=== Begin Enclosure ===

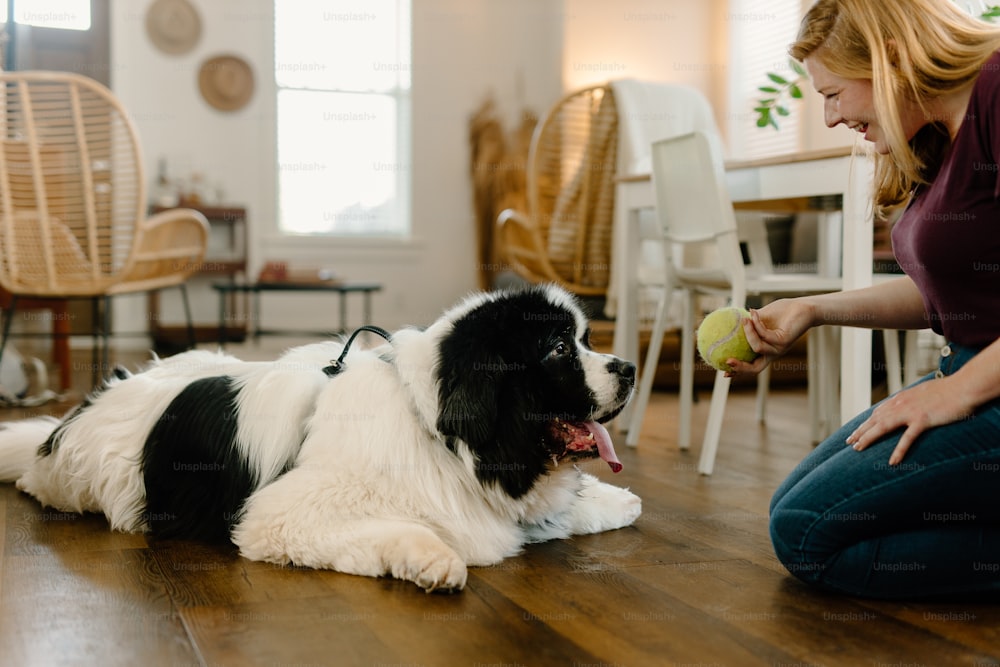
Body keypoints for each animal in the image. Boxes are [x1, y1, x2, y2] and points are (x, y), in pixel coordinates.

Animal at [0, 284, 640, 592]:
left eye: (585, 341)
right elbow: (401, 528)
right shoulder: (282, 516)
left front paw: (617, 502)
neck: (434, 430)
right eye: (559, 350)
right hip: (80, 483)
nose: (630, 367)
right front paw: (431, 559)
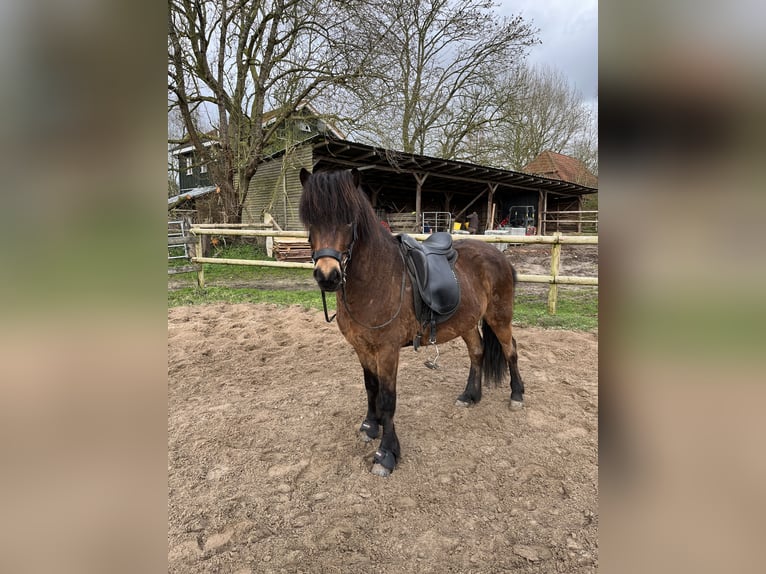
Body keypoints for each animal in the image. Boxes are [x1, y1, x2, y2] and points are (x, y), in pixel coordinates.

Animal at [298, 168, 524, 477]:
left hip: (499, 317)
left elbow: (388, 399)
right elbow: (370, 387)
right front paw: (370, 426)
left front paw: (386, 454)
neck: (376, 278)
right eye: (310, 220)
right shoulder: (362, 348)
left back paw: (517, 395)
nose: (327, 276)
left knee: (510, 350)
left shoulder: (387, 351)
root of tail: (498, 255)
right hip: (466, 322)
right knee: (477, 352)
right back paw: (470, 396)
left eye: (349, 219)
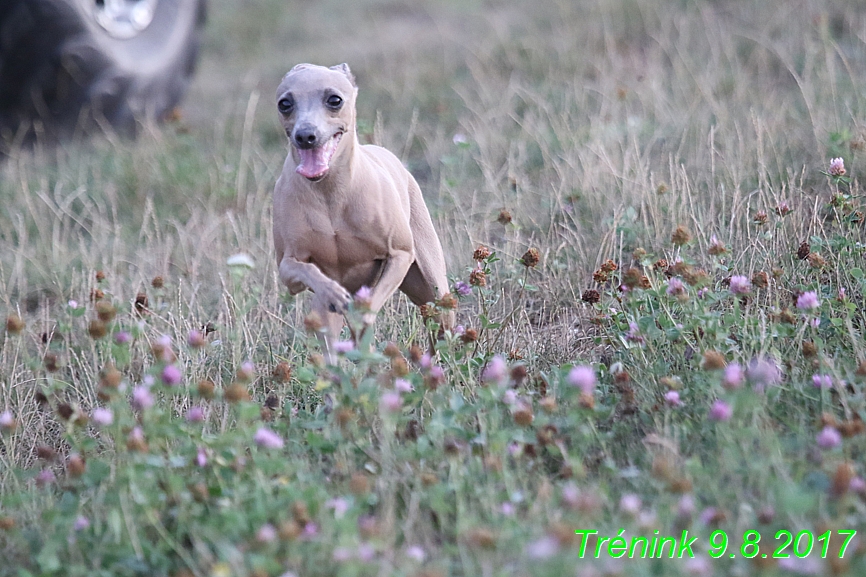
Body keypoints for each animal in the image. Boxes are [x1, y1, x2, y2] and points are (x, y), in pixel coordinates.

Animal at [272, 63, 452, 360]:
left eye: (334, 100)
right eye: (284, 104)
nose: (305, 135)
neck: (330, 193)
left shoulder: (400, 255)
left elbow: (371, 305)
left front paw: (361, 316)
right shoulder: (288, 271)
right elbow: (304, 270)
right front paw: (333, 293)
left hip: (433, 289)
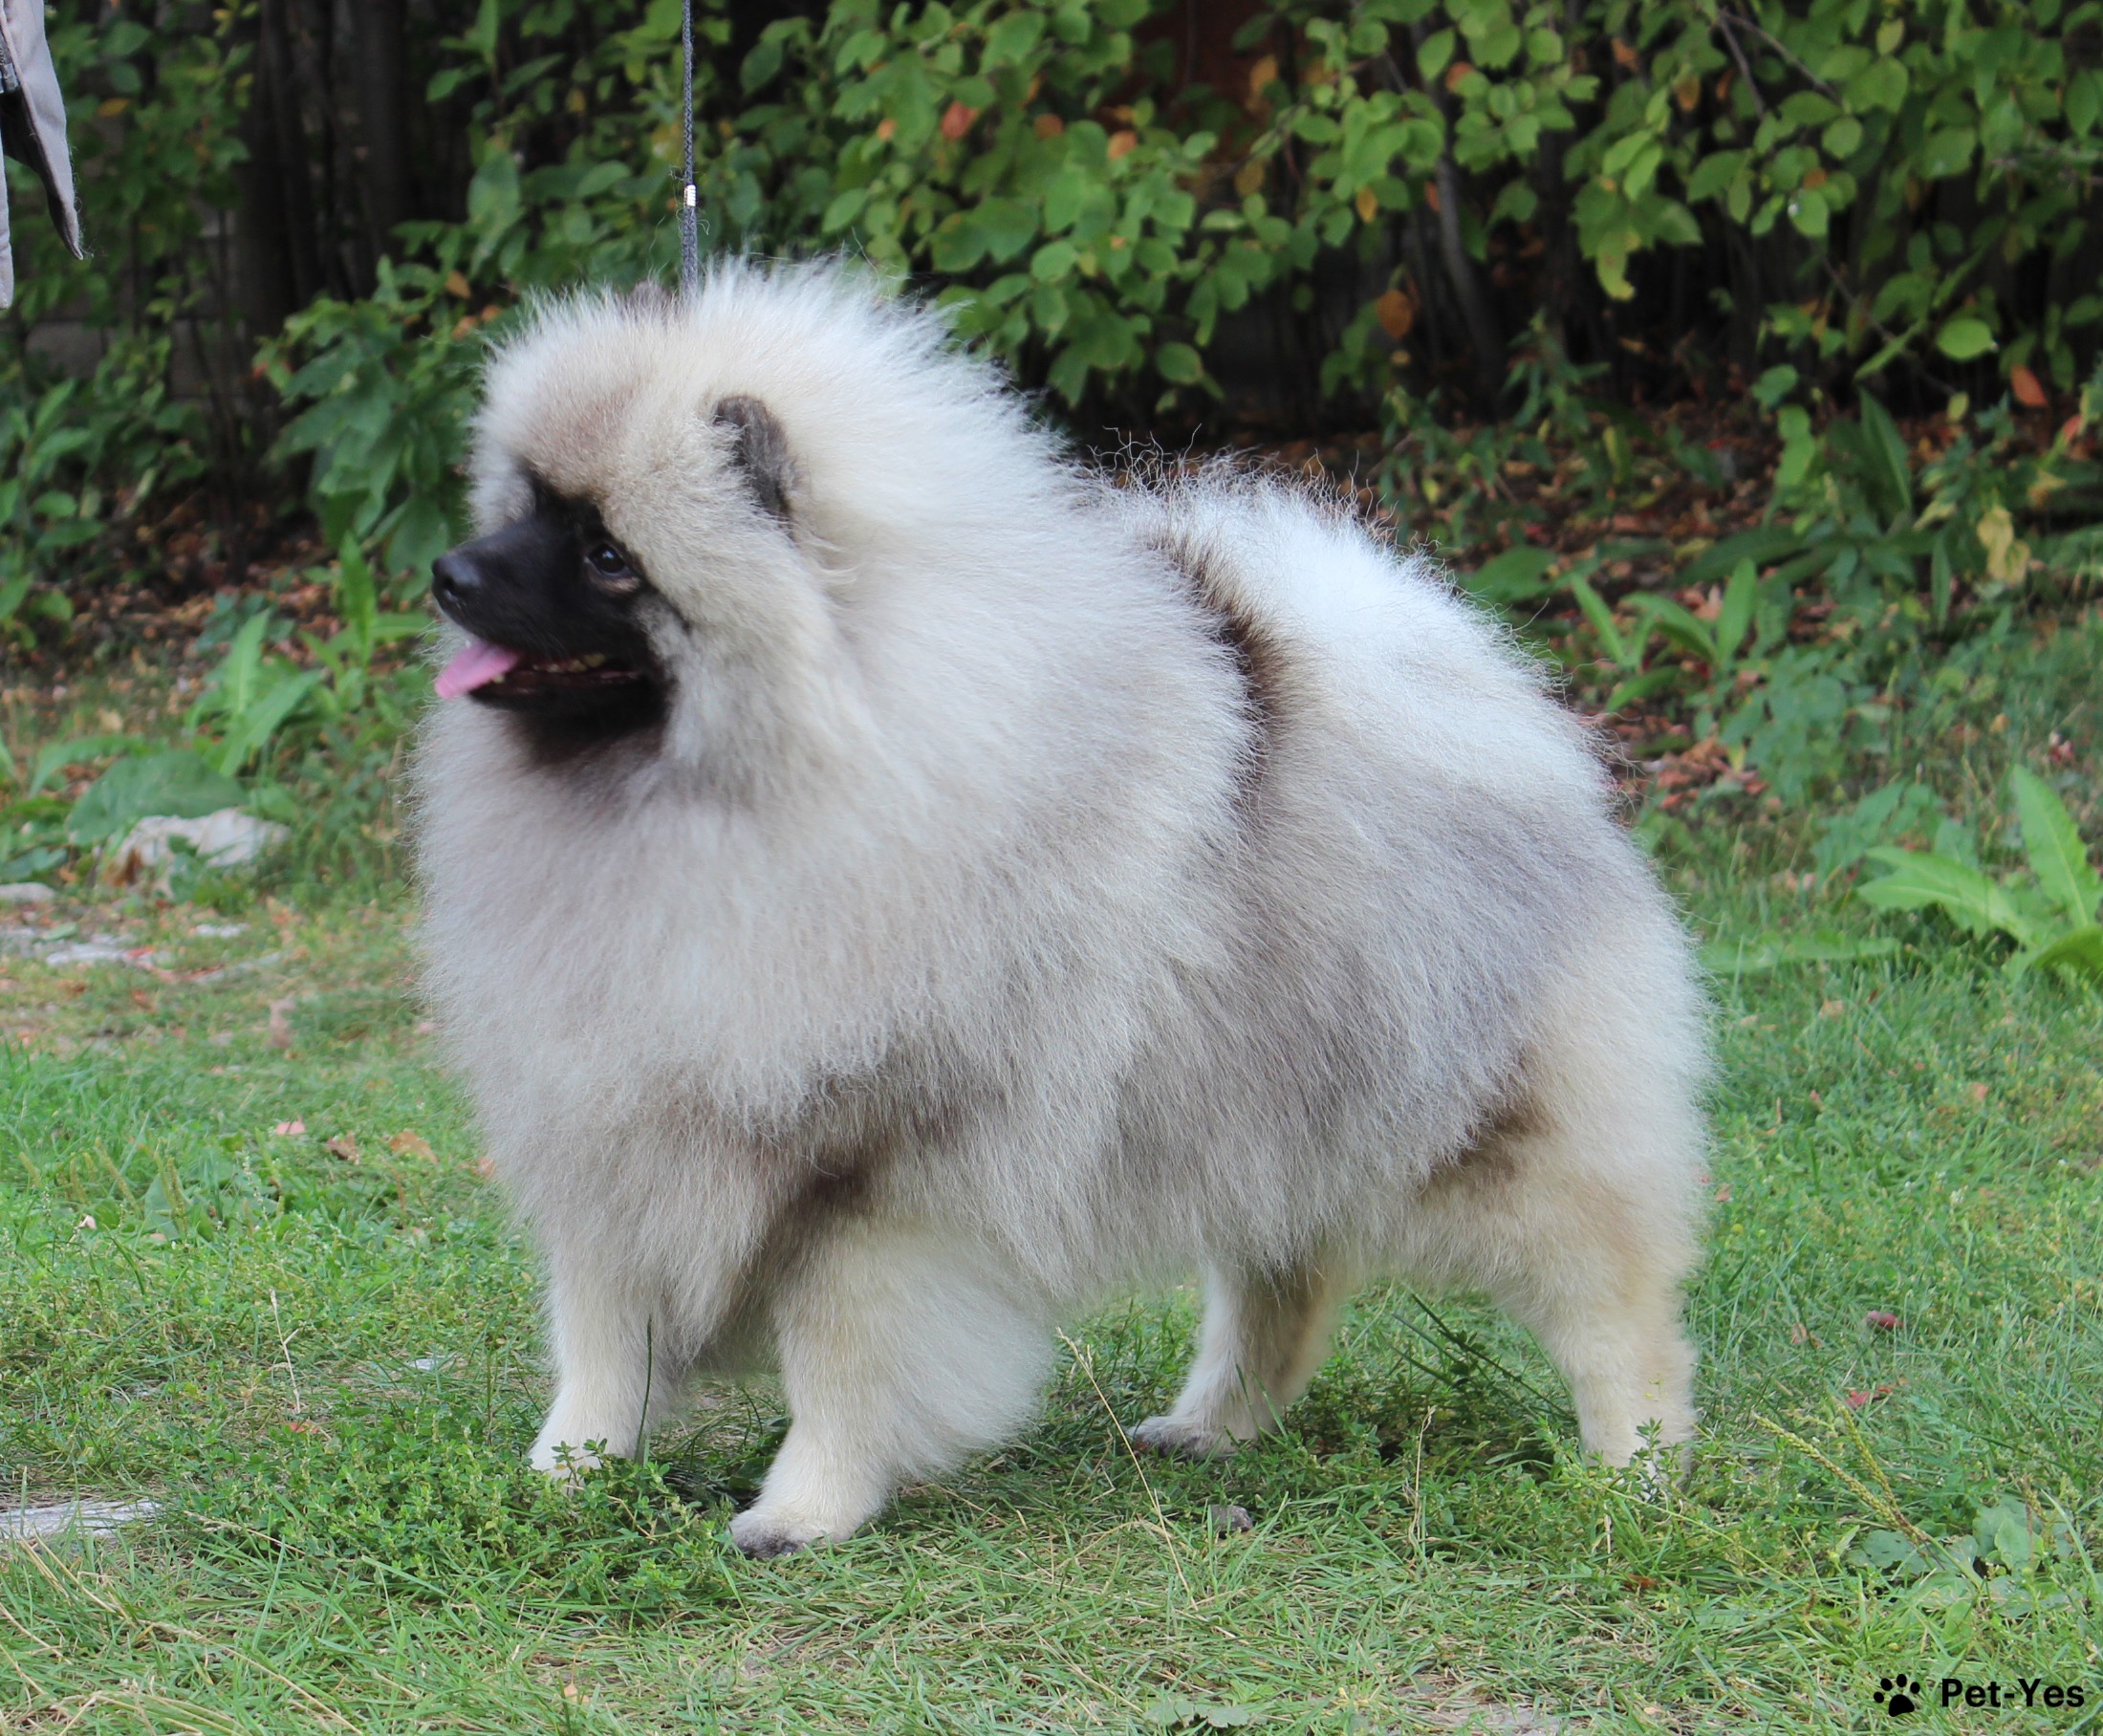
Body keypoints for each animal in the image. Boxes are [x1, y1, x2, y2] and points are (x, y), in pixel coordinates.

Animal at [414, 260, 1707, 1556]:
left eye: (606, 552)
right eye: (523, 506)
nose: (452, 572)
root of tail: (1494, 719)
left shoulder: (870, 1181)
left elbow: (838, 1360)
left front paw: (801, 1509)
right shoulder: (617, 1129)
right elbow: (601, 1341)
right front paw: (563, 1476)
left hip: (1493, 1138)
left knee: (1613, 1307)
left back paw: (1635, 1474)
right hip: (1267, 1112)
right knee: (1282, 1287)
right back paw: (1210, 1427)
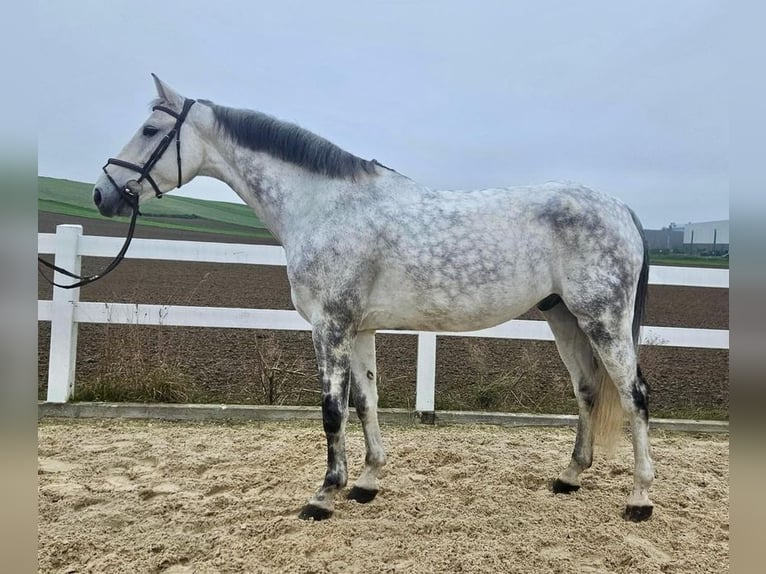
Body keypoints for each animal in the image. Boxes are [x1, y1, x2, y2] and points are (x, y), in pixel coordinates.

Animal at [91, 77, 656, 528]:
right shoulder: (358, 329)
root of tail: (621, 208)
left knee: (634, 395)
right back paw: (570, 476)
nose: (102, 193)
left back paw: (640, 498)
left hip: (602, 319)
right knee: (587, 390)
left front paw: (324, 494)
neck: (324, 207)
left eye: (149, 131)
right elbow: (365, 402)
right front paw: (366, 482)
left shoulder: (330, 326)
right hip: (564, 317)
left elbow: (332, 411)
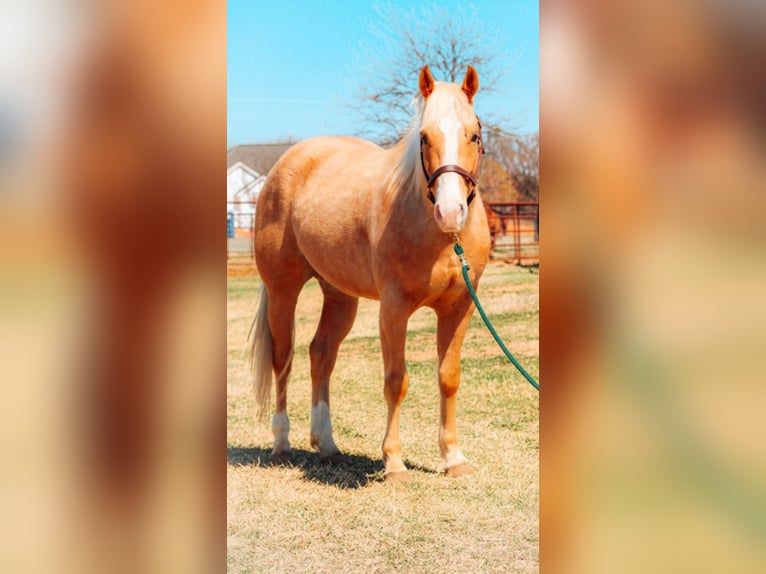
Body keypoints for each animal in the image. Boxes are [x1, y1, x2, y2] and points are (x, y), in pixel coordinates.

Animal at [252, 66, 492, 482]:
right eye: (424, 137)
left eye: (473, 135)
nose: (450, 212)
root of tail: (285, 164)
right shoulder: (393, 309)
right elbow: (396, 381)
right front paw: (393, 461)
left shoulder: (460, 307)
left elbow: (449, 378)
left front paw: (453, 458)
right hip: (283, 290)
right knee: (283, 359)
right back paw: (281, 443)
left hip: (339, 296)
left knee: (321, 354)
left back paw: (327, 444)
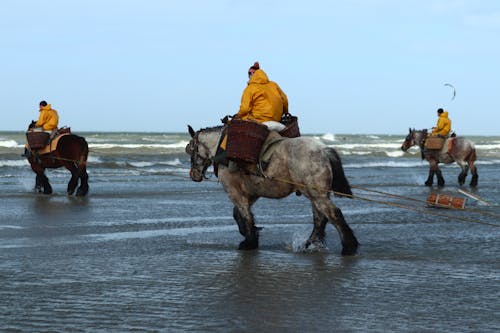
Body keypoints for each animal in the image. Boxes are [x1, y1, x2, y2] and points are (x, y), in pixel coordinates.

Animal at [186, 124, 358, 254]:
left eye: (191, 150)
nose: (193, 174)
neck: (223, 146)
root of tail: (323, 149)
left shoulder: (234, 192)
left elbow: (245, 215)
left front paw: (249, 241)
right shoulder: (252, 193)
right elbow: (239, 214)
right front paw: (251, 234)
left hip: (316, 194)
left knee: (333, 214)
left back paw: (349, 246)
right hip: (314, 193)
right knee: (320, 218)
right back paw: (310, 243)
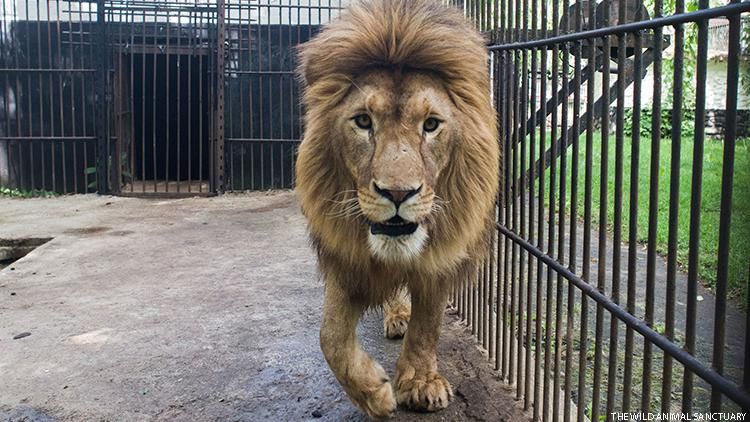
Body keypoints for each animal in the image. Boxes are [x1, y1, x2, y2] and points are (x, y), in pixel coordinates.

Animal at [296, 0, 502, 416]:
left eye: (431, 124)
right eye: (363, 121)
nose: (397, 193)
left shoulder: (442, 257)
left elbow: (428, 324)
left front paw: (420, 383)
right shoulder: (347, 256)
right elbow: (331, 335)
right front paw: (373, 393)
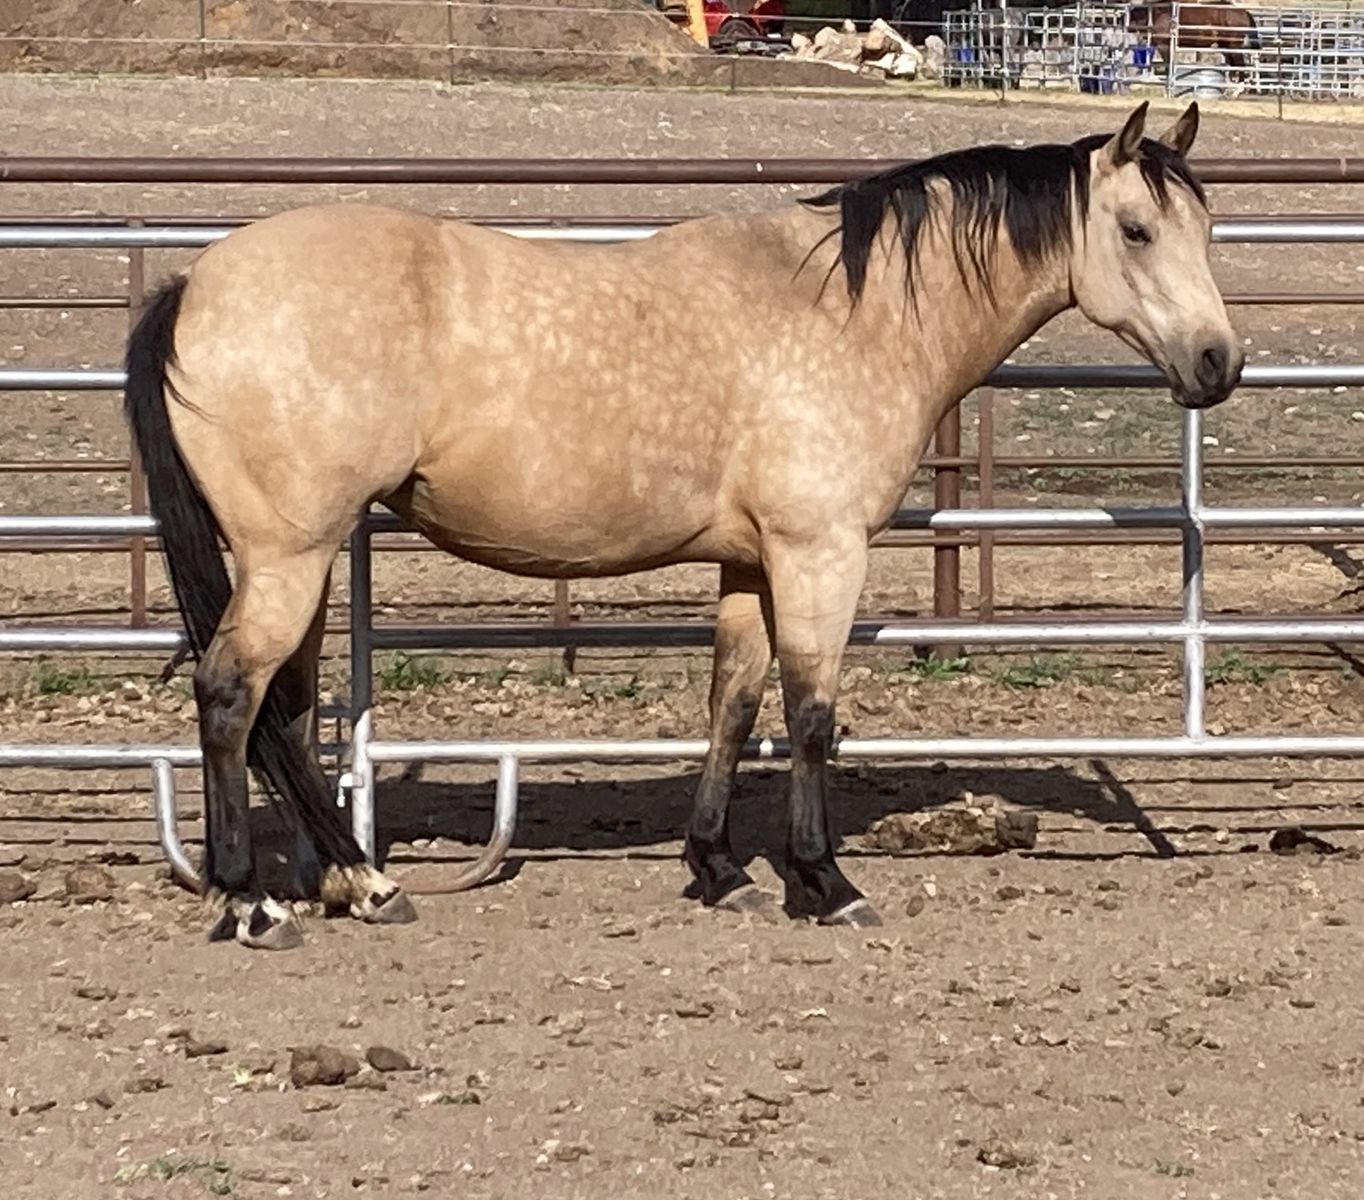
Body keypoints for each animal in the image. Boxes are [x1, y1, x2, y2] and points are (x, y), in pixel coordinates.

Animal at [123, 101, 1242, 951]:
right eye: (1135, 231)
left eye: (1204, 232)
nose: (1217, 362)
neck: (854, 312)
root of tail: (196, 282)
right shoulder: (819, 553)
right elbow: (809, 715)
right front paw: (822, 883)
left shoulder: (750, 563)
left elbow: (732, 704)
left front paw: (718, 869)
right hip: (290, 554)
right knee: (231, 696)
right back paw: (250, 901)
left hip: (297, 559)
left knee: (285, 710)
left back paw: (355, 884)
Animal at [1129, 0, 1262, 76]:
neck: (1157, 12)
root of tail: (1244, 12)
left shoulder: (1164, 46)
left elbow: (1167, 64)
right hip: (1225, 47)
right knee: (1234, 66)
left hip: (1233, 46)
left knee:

=== End Enclosure ===

* [Task item]: Every line with "nose" in it should be copied from the entries.

* [Answer section]:
nose: (630, 367)
nose: (327, 276)
nose: (305, 135)
nose: (452, 572)
nose: (102, 193)
nose: (450, 212)
nose: (193, 174)
nose: (397, 193)
nose: (1217, 362)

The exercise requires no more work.